### INFORMATION SUPPLIED
· · · ·

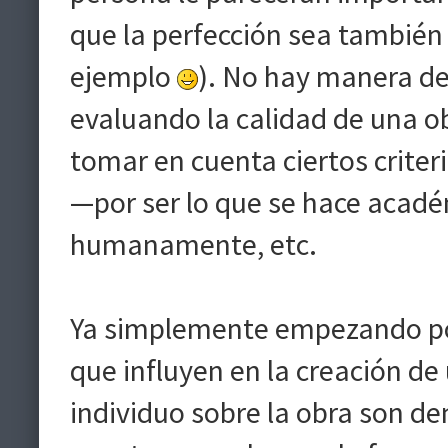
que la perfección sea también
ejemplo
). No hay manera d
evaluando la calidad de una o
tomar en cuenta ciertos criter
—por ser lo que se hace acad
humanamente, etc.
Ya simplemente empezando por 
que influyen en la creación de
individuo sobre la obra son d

· · · ·

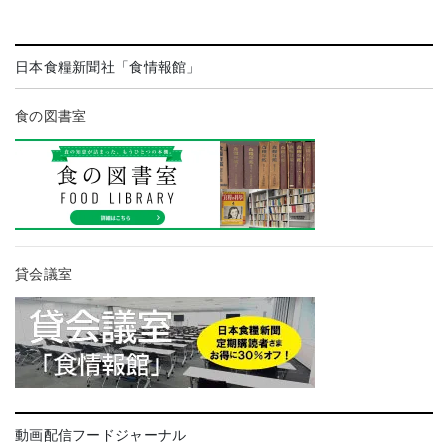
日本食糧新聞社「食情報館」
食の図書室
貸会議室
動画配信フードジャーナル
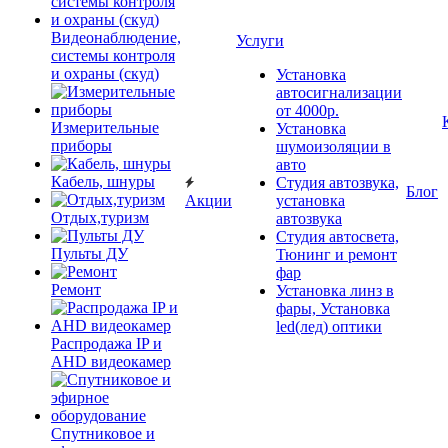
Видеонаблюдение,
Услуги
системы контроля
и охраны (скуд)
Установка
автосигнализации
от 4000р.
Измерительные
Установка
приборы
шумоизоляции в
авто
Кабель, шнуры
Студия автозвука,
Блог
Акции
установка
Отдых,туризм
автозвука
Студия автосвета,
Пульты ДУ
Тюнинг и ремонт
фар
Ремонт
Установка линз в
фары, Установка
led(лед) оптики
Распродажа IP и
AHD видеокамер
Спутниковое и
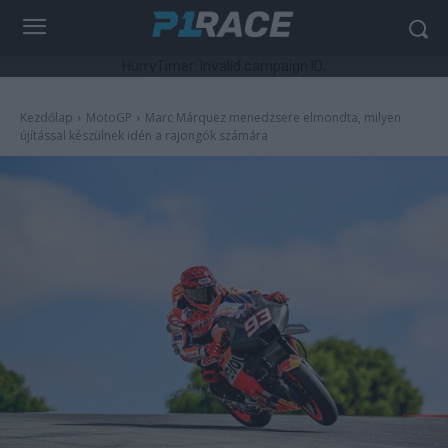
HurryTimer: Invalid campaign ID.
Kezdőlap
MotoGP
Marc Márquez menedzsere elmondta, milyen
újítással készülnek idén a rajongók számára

· · · ·

### WORK INSTRUCTION
Update the data from the line with "que la perfección sea también" up to and including the line with "individuo sobre la obra son d", changing "calidad" to "excelencia" and leaving everything else as it is. Give only those lines.

### ANSWER TO THE EXERCISE
que la perfección sea también
ejemplo
). No hay manera d
evaluando la excelencia de una o
tomar en cuenta ciertos criter
—por ser lo que se hace acad
humanamente, etc.
Ya simplemente empezando por 
que influyen en la creación de
individuo sobre la obra son d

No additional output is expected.